Task statement: Pick up the SU failover bug ticket after its last sentence and continue writing it.

Supplied text:
=====

Attached bug_npi30.tgz contains empty files for AMFD and AMFND traces for all
the nodes.
Attached syslog messages are not sufficient to debug the issue. Please provide
AMFD and AMFND traces.
---
** [tickets:#504] SU failover was not happening after fault on NPI component.**
**Status:** unassigned
**Created:** Fri Jul 12, 2013 10:26 AM UTC by Sirisha Alla
**Last Updated:** Wed Jul 17, 2013 08:41 AM UTC
**Owner:** nobody
Setup used:-
Oracle Linux Server release 6.4, TCP, PBE enabled, IPV6 address.
4.3 Latest with patch for #98.
Problem description:-
====
SU Failover was not happening after fault on NPI component of SU1 using error
report API with recommended recovery as component restart.

=====

Data records:
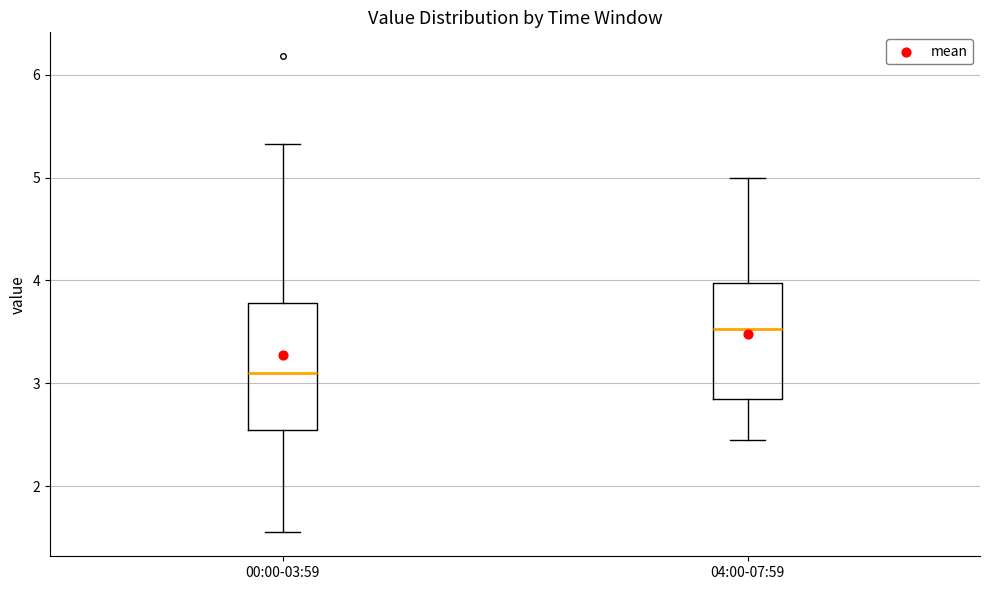

Reading left to right, read every box against the y-axis: the position of its median line, the range the box covers, and the ends of its whiskers. The values are not printed on the chart, so give them approximately, as read against the axis.

00:00-03:59: median 3.1, box 2.6 to 3.8, whiskers 1.6 to 5.3
04:00-07:59: median 3.5, box 2.9 to 4.0, whiskers 2.5 to 5.0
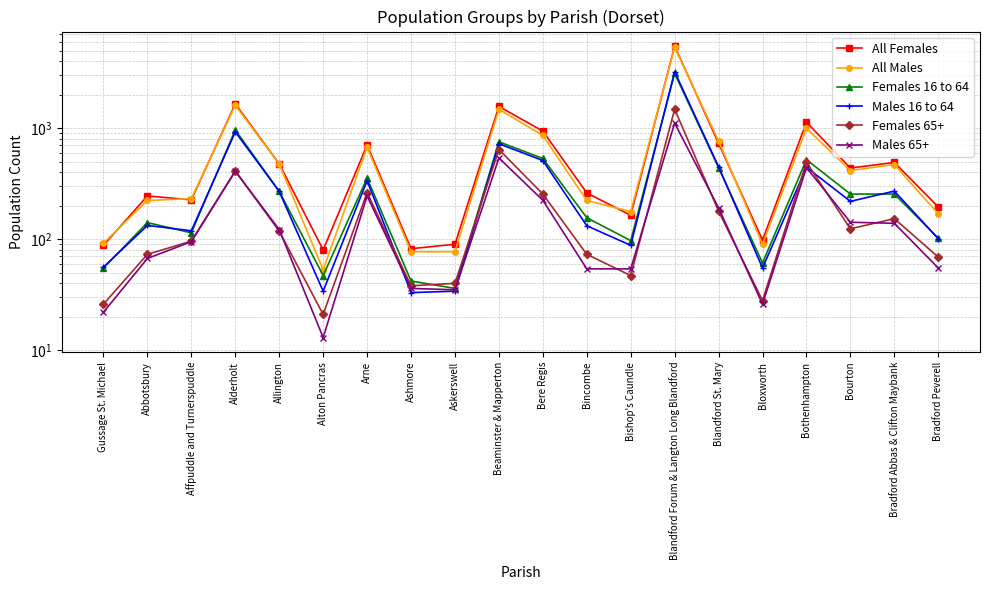

What position from the left is Gussage St. Michael?

1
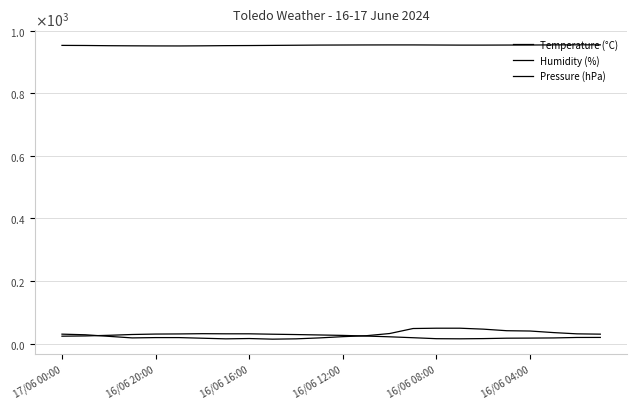

What is the difference between the second highest and second lowest values in the Pressure (hPa) series?

3.5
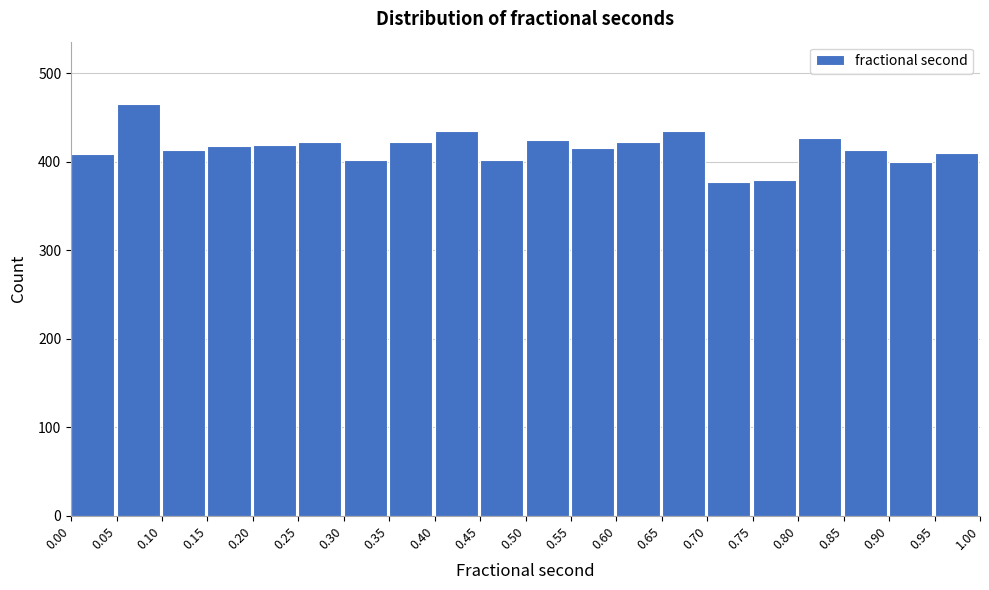

How tall is the bar that spans 0.15 to 0.20 on the x-axis? The values are not printed on the chart, so give them approximately, as read against the axis.

420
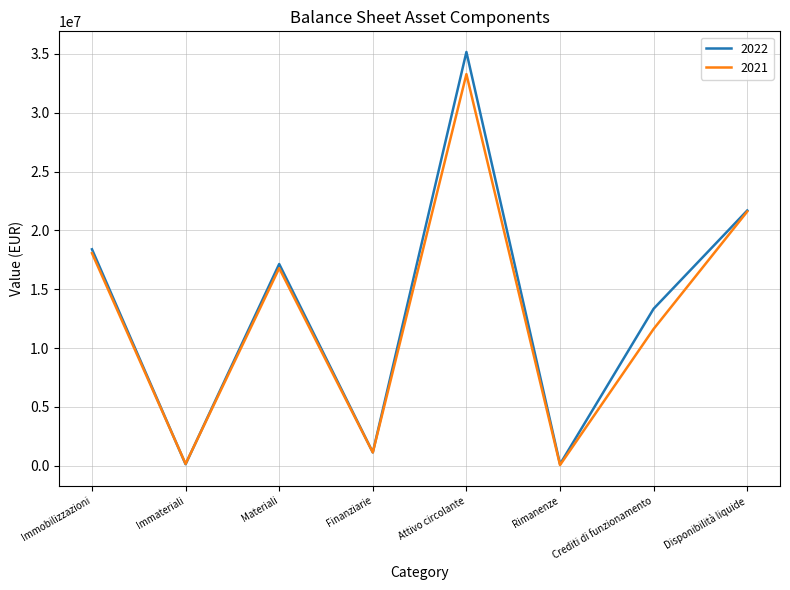

Which category has the highest value in the 2021 series?

Attivo circolante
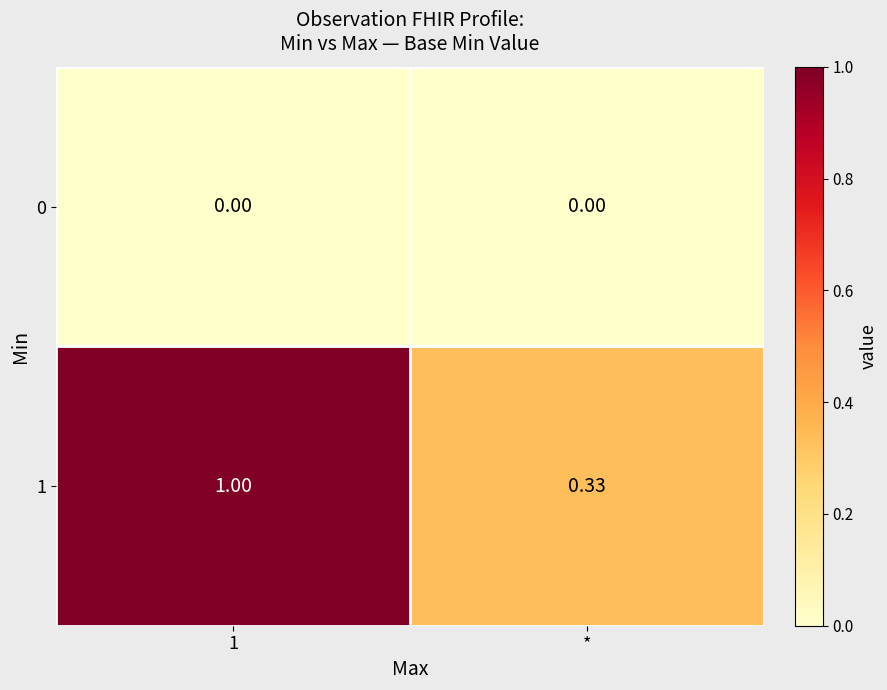

What is the maximum value shown in the chart?

1.0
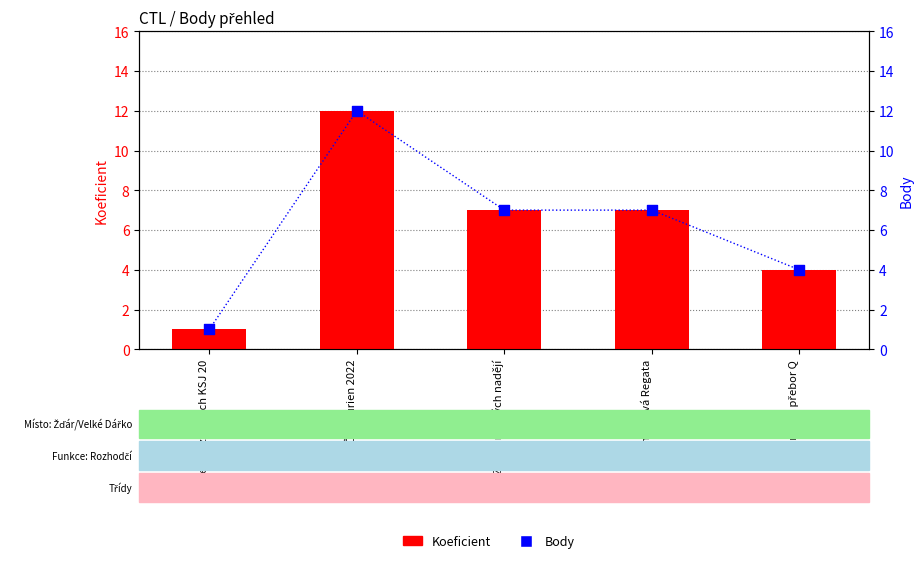

What are all the series names shown in the legend?

Koeficient, Body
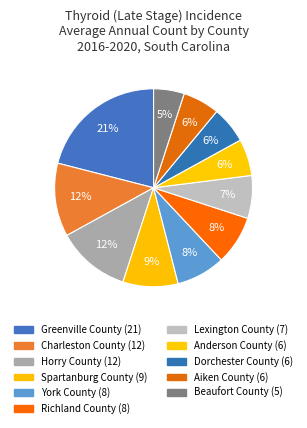

What is the change in value from Charleston County to Spartanburg County?

-3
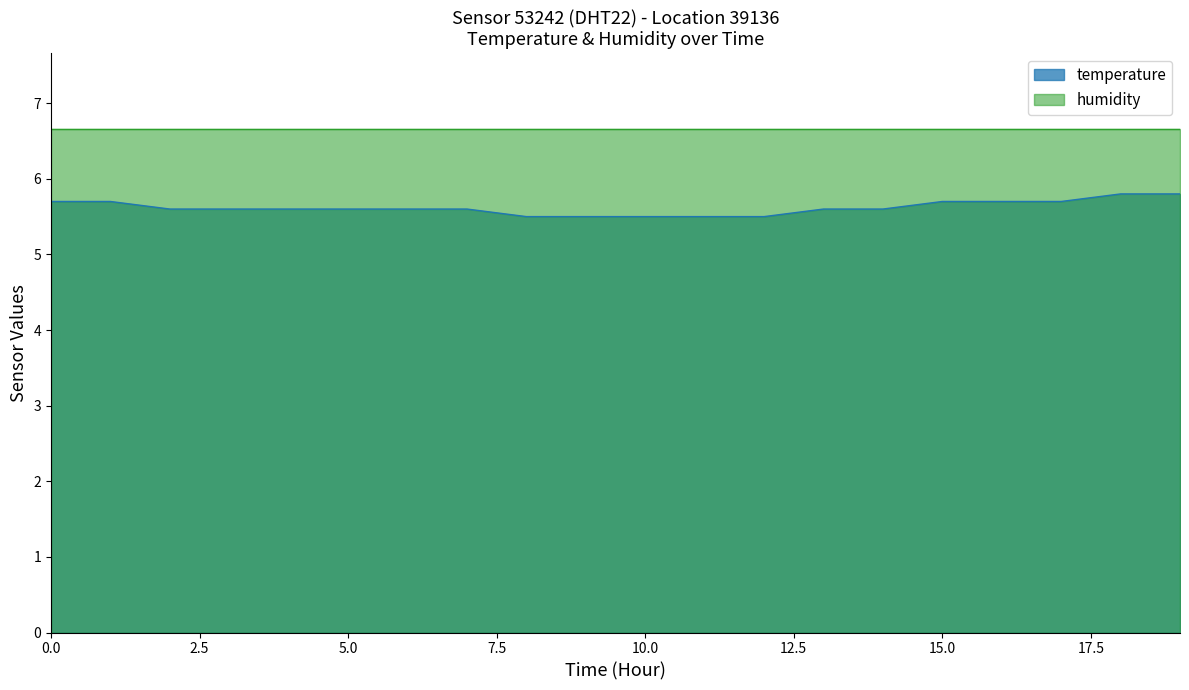

True or false: humidity has a value of 6.7 at 5.0.

True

=====

Response box:
Steps followed:-
1) Runtime configure 2N model with following configurations.
* 3 SUs. Each SU containing mixed PI and NPI components viz
->Two PI components(COMP1 and COMP2) with saAmfCtCompCategory=1,
saAmfCtDefRecoveryOnError=2, saAmfCtDefDisableRestart=0
-> Two NPI components(COMP3 and COMP4) with saAmfCtCompCategory=8,
saAmfCtDefRecoveryOnError=2, saAmfCtDefDisableRestart=1
SU1 was spwaned on PL-4, SU2 and SU3 was on PL-3.
* saAmfSgtDefAutoRepair=0, saAmfSGAutoRepair=1, saAmfSutDefSUFailover=1,
saAmfSGNumPrefInserviceSUs=3, saAmfSUFailover=1 for each SUs.
* Single SI containing 4 CSIs.
2) Performed admin unlock-in first then unlock of each SUs.
Observed that two PI and two NPI processes was up and running on PL-4 and
two PI components was running each for SU2 and SU3 on PL-3(total 4).
Intital assignments was as shown below:-
[root@OEL-64BIT-SLOT1 framework]# amf-state siass ha
safSISU=safSu=SC-1\,safSg=NoRed\,safApp=OpenSAF,safSi=NoRed2,safApp=OpenSAF
saAmfSISUHAState=ACTIVE(1)
safSISU=safSu=SC-1\,safSg=2N\,safApp=OpenSAF,safSi=SC-2N,safApp=OpenSAF
saAmfSISUHAState=ACTIVE(1)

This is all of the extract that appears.